* _Records to process_
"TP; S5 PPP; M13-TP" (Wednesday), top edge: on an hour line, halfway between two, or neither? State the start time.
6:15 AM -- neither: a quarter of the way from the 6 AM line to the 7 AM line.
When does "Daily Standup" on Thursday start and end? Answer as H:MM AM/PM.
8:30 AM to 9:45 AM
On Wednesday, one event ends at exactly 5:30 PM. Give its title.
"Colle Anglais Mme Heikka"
---
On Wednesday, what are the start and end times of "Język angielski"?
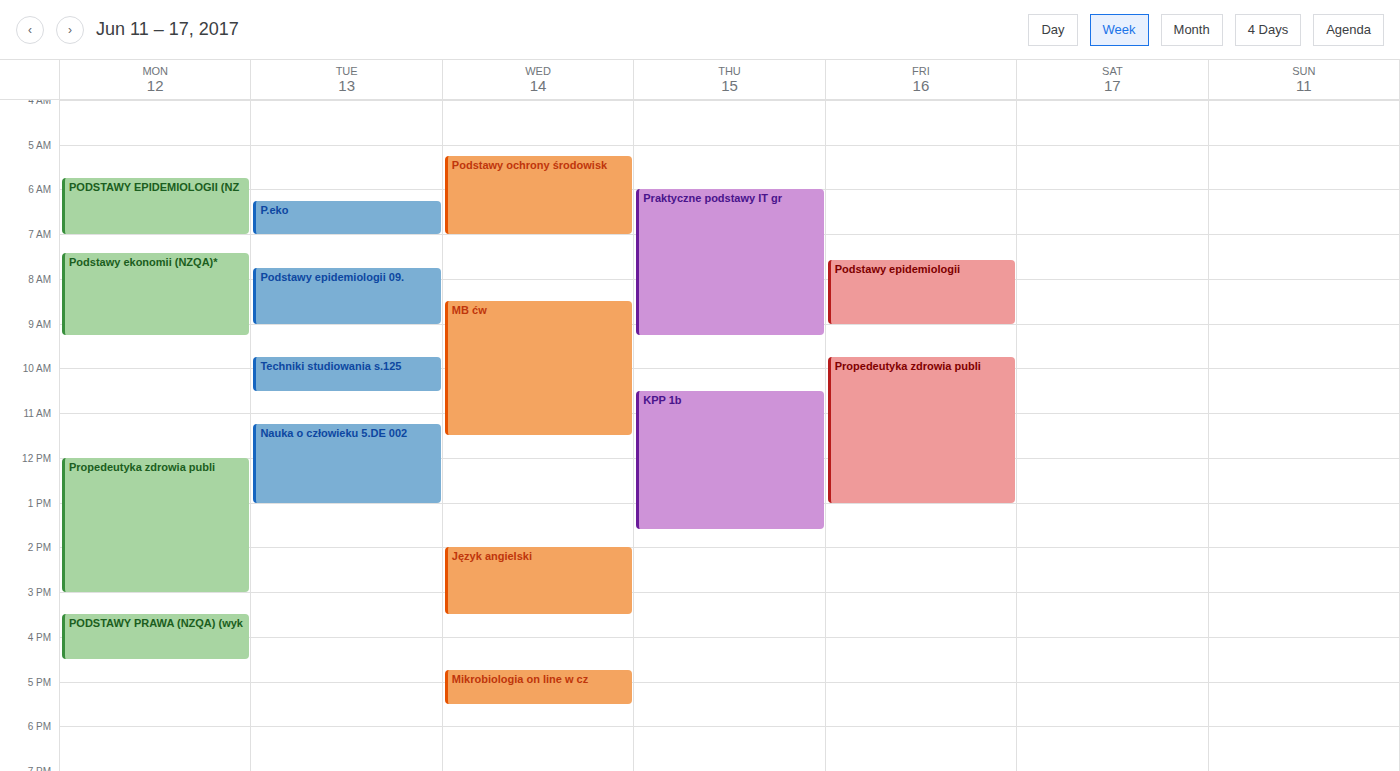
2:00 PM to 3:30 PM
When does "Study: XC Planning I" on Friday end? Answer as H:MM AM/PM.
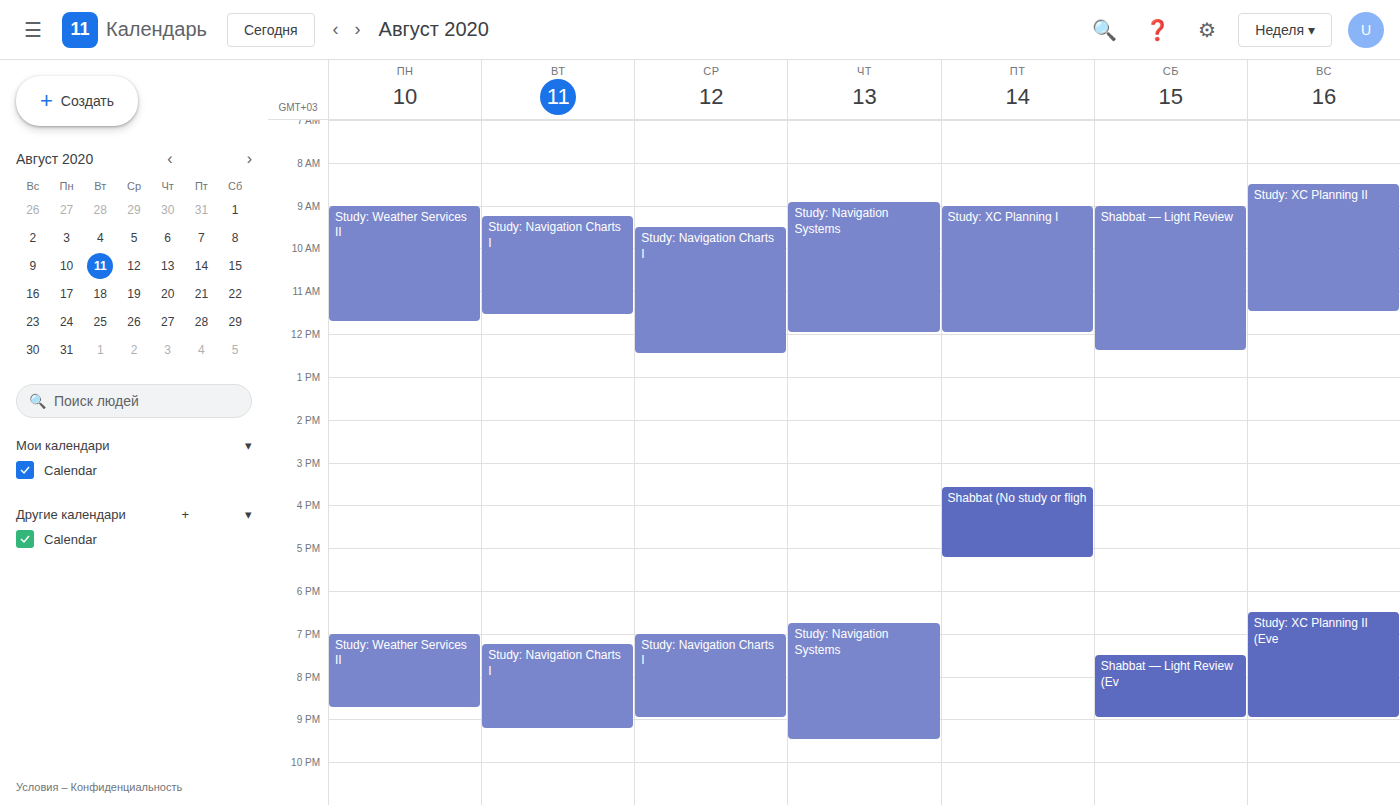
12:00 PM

* _Brief_
Locate every line of the records that contains the string "Answer", matching case exactly, and copy each such line in full.

* _Response to this exercise_
When does "Daily Standup" on Thursday start and end? Answer as H:MM AM/PM.
When does "Study: XC Planning I" on Friday end? Answer as H:MM AM/PM.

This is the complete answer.